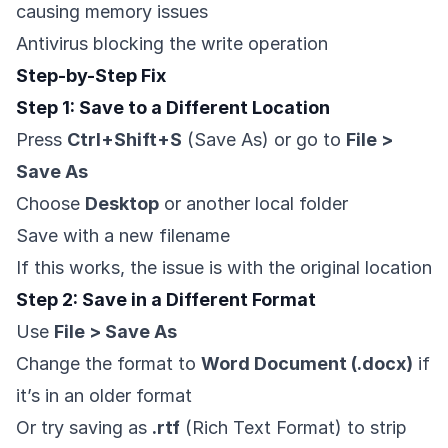
causing memory issues
Antivirus blocking the write operation
Step-by-Step Fix
Step 1: Save to a Different Location
Press
Ctrl+Shift+S
(Save As) or go to
File >
Save As
Choose
Desktop
or another local folder
Save with a new filename
If this works, the issue is with the original location
Step 2: Save in a Different Format
Use
File > Save As
Change the format to
Word Document (.docx)
if
it’s in an older format
Or try saving as
.rtf
(Rich Text Format) to strip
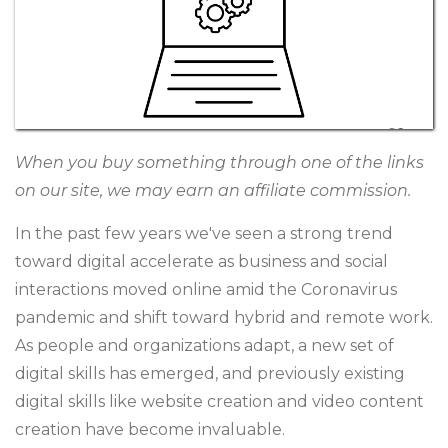
When you buy something through one of the links
on our site, we may earn an affiliate commission.
In the past few years we've seen a strong trend
toward digital accelerate as business and social
interactions moved online amid the Coronavirus
pandemic and shift toward hybrid and remote work.
As people and organizations adapt, a new set of
digital skills has emerged, and previously existing
digital skills like website creation and video content
creation have become invaluable.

===============

WHAT THE EXERCISE ASKS: Reproduce the material above from its first line through the line containing "Save with a new filename", both ends included, and skip every picture.

OUTPUT FOR THIS EXERCISE:
causing memory issues
Antivirus blocking the write operation
Step-by-Step Fix
Step 1: Save to a Different Location
Press
Ctrl+Shift+S
(Save As) or go to
File >
Save As
Choose
Desktop
or another local folder
Save with a new filename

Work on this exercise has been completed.